Many times over the last eighteen years or so I have written tributes to parishioners and friends who have passed on, but I have to admit it’s so much harder to do it about my brother. However, over the last week, I have learned so much about Peadar that even I didn’t know! In his younger days he was a champion shot-putter, a county hurler and footballer with Roscommon, a brilliant out-half for Creggs Rugby Club, and a great club footballer, also for Creggs. He was always a good golfer, and no matter how ‘Duff’ and I tried – irrespective of how many shots he gave us – we could never beat him. And of course as a bridge player he was up there with the best.

However, it seems to have been as a community man and as a principal/school teacher that he left his biggest mark. As a community man, he helped out in lots of ways, including being a bingo caller on Monday nights. And judging by the many tributes paid to him by his former pupils, as a principal/school teacher he played a huge part in developing the lives and interests of so many people. It is obvious that his weekly quizzes, as well as his interest in sports, were greatly appreciated by everyone he taught, and obviously he was never averse to spending extra time after school helping pupils in whatever way he could. Peadar started out in his teaching career in Meelick school near Loughglynn way back in the 1960s, and it is a tribute to him as a teacher that the family received messages of sympathy from former pupils in Meelick, as they also did from former pupils of Leitra and Lehrin.

He was also a great family man. There is no doubt that as a husband, father, grandfather, and brother, he was among the very best. But if ever a man wanted no public accolades or kudos for anything he achieved, that man was Peadar. Modesty and humility were part and parcel of his make-up, and for him, it was always about other people – never about himself.

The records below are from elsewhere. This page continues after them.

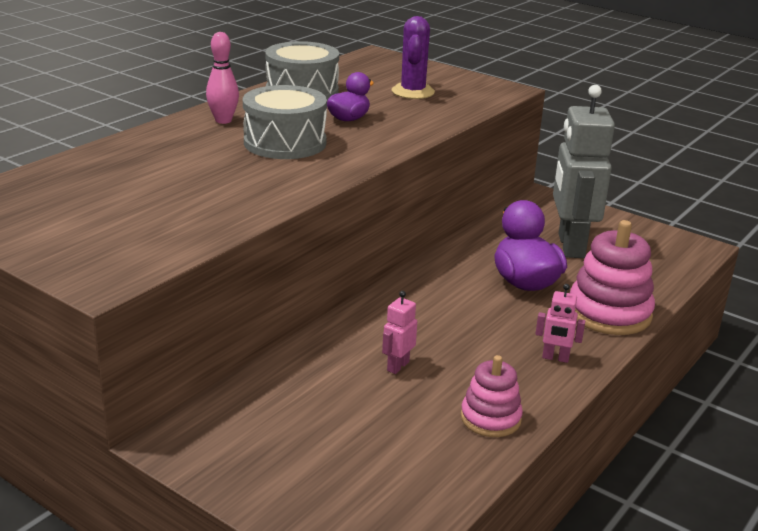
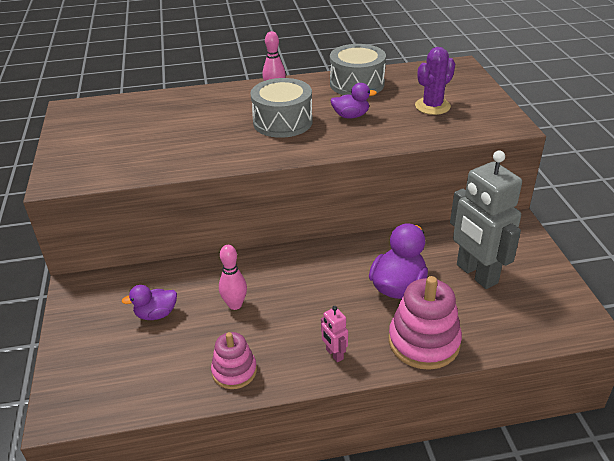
camera: 45 degrees right, 10 degrees up
pink robot [382,291,417,374] -> pink bowling pin [219,245,247,310]
grey robot [553,85,615,258] -> grey robot turned 75 degrees counterclockwise [450,150,522,289]
none -> purple duck [121,285,177,320]

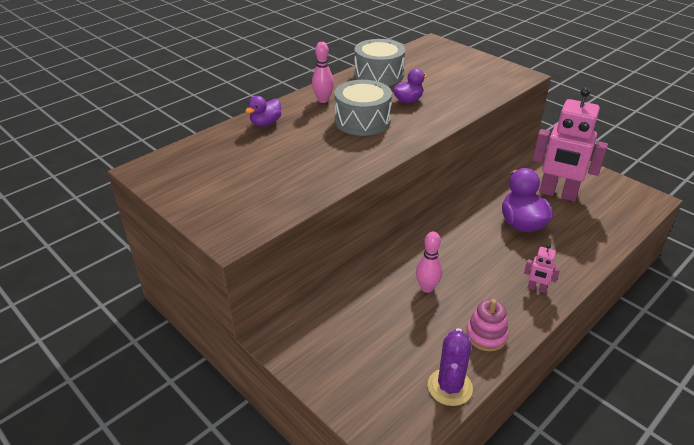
camera: 35 degrees left, 0 degrees up
purple duck [121,285,177,320] -> purple duck moved to [245,96,281,126]
pink stacking toy [389,276,462,370] -> none
purple cactus [415,47,455,115] -> purple cactus moved to [428,328,473,406]
grey robot [450,150,522,289] -> pink robot [533,87,608,202]

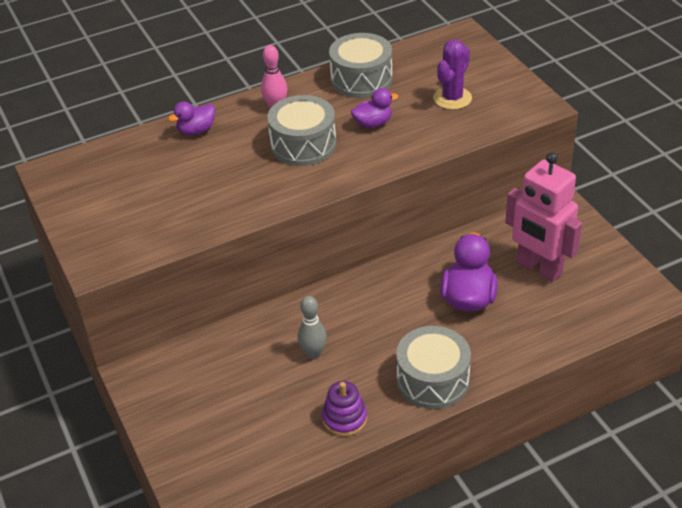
camera: 20 degrees right, 5 degrees up
pink bowling pin [416,231,442,293] -> grey bowling pin [298,296,327,359]
purple cactus [428,328,473,406] -> purple cactus moved to [433,39,472,110]
pink stacking toy [466,299,509,351] -> purple stacking toy [322,381,367,437]
pink robot [524,244,560,293] -> grey drum [396,326,471,409]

A friend of his said to me over the last few days that if he could ever have been someone else, he would like to have been Peadar, “because he was such a kind man, who always saw the good in everyone and everything”.

As we bid farewell to Peadar, I want to extend my sincerest sympathies to his children and grandchildren – there really is a blue moon over all our worlds without him.

May he rest in peace.


Success stories from the sporting week

It’s Sunday evening now as I write, and the dust is settling on yet another Munster hurling final victory for the all-conquering Limerick hurlers, and there is little doubt that they are the hottest of favourites to win what would be a fifth All-Ireland in a row.

However for me, with regards to sporting matters, the highlight of this week (for many, a long week) has to be the re-emergence of our athletes as a force on the world stage. The performance of our mixed 4 x 400 metres relay team, winning gold at the European Championships in Rome, was absolutely fantastic. Chris O’Donnell, Thomas Barr, Rhasidat Adeleke and Sharlene Mawdsley won the gold medal with a championship record time of 3.09.92, and in so doing, followed Sonia O’Sullivan as the only Irish athletes to have (by then) won European Gold medals. Sonia won hers in 1995, so it’s taken 29 years to emulate her achievement!

As I write, I have just watched the semi-finals of the women’s 400-metres semi-final, and two of our gold medal-winning relay team – Rhasidat Adeleke and Sharlene Mawdsley – have qualified for the final, which, for a little country like Ireland, is an almost unbelievable achievement. It’s been a long time since the likes of Sonia O’Sullivan, Catherina McKiernan, John Treacy, and Eamonn Coghlan were flying the flag on the world stage, and hopefully now the likes of those two ladies will keep producing at the highest level and inspire future generations of Irish athletes to perform on the international stage.

By the time you read this we will know how the ladies got on in their final – here’s hoping for another medal at least!

*Editor’s note: Ireland’s great European Championship ‘run’ continued since Frank last put pen to paper, with multiple medal wins as the week went on.

And finally…

This last week history was made, as for the very first time since the Roscommon People was first published almost 18 years ago, I had no column in the paper. I am well aware that no one else will have noticed, so I decided I’d better tell ye!

Anyway, the good news is I’m back – and I hope you didn’t miss me too much!